2. Drop a brown bag lunch. You’re packing lunches for your own children each night anyway, right? Why not pack a few extras. The next time you’re driving through town and happen to see a homeless person asking for help, your kids can hand them a packed lunch through the car window. We’ve been handing out lunches for over a year now, and the experience has been nothing but positive for those we help and my boys.
3. Carol for a cause. Again, nothing cuter than little kids singing and botching the lyrics to your favorite holiday song, right? Grab a box of candy canes, head door to door, and ask neighbors for a small donation for a song. Then your kids can take the money raised and donate it to their favorite holiday cause.
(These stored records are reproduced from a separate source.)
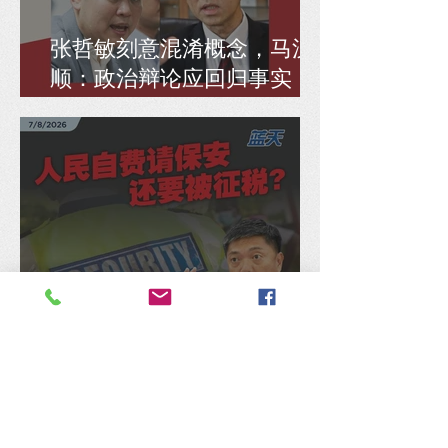
张哲敏刻意混淆概念，马汉
顺：政治辩论应回归事实，
而非偷换逻辑
人民自费请保安还要被征
税？陈锦传促政府取消住宅
保安服务8% SST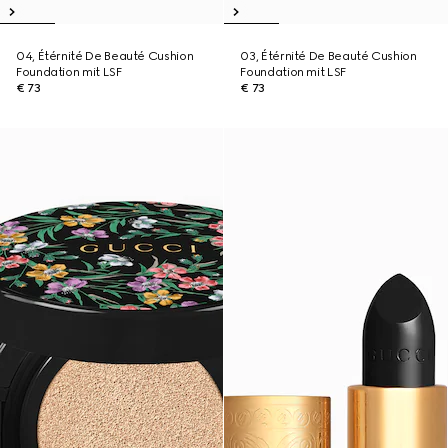
04, Étérnité De Beauté Cushion
03, Étérnité De Beauté Cushion
Foundation mit LSF
Foundation mit LSF
€ 73
€ 73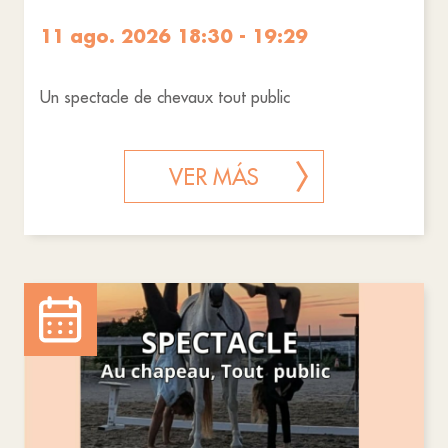
11 ago. 2026 18:30 - 19:29
Un spectacle de chevaux tout public
VER MÁS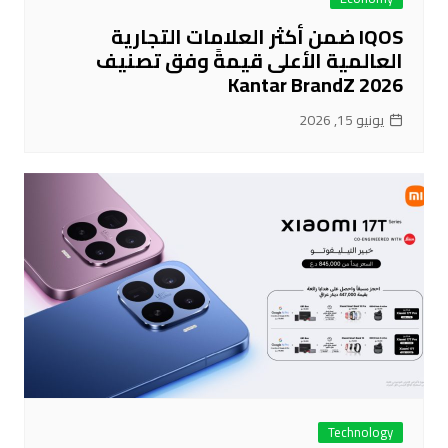
IQOS ضمن أكثر العلامات التجارية
العالمية الأعلى قيمةً وفق تصنيف
Kantar BrandZ 2026
يونيو 15, 2026
Technology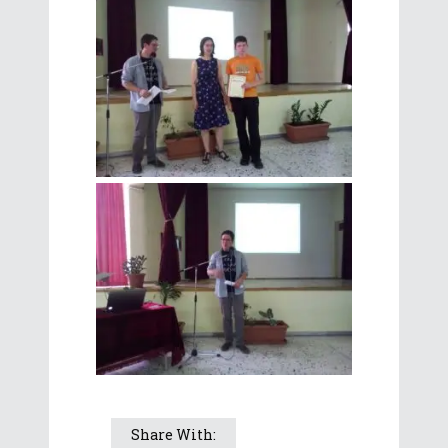
Share With: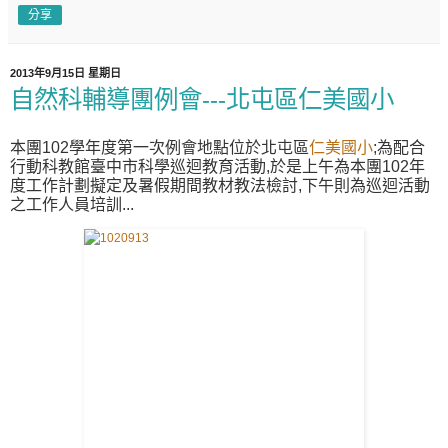
分享
2013年9月15日 星期日
自然科輔導團例會---北屯區仁美國小
本團102學年度第一次例會地點位於北屯區
仁美國小
;為配合
行動科教館臺中市科學巡迴教育活動,於是上午為本團102年
度工作計劃擬定及暑假期間教材教法檢討,下午則為巡迴活動
之工作人員培訓...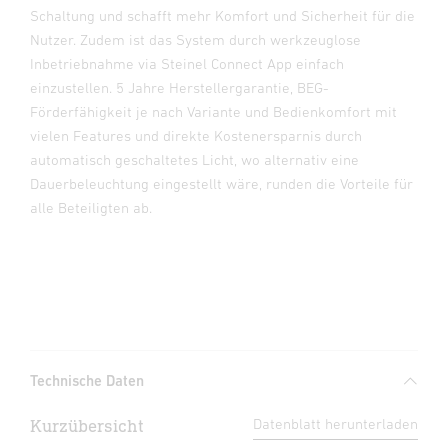
Schaltung und schafft mehr Komfort und Sicherheit für die
Nutzer. Zudem ist das System durch werkzeuglose
Inbetriebnahme via Steinel Connect App einfach
einzustellen. 5 Jahre Herstellergarantie, BEG-
Förderfähigkeit je nach Variante und Bedienkomfort mit
vielen Features und direkte Kostenersparnis durch
automatisch geschaltetes Licht, wo alternativ eine
Dauerbeleuchtung eingestellt wäre, runden die Vorteile für
alle Beteiligten ab.
Technische Daten
Kurzübersicht
Datenblatt herunterladen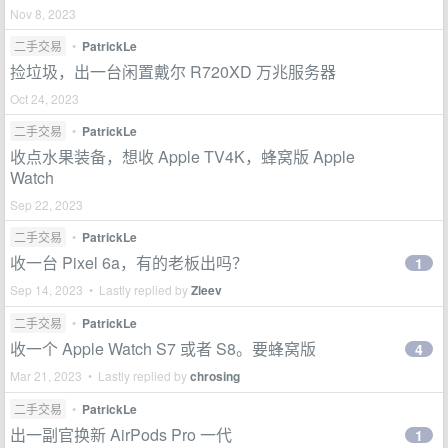
Nov 8, 2023
二手交易
•
PatrickLe
捡垃圾，出一台闲置戴尔 R720XD 万兆服务器
Oct 24, 2023
二手交易
•
PatrickLe
收点水果装备，想收 Apple TV4K，蜂窝版 Apple
Watch
Sep 22, 2023
二手交易
•
PatrickLe
收一台 Pixel 6a，有的老板出吗？
1
Sep 14, 2023 • Lastly replied by
Zleev
二手交易
•
PatrickLe
收一个 Apple Watch S7 或者 S8。要蜂窝版
4
Mar 21, 2023 • Lastly replied by
chrosing
二手交易
•
PatrickLe
出一副官换新 AirPods Pro 一代
1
4. Pay off a layaway. There’s a misconception that to pay off a layaway for a family you have to spend a ton of money. That’s simply not the case. Some stores, like Burlington Coat Factory, will allow you to donate as much as you’d like, and they’ll distribute it to accounts that still have balances. We did this last year, and my boys were thrilled knowing families will have their gifts.
5. Make deserving tails wag. Our family comes from a long line of animal lovers, and my boys enjoy making special treats for the shelter dogs in the area. While chocolate is toxic for dogs, white chocolate is safe because there’s no cacao in it. We pick up a big box of milk bones, dip the ends in white chocolate, and wrap them up for the animals in various rescue groups.
However you choose to give back this holiday, instilling a charitable spirit in your children is a gift that will last them a lifetime and make a positive difference in the lives of others. And isn’t that what the holidays are all about?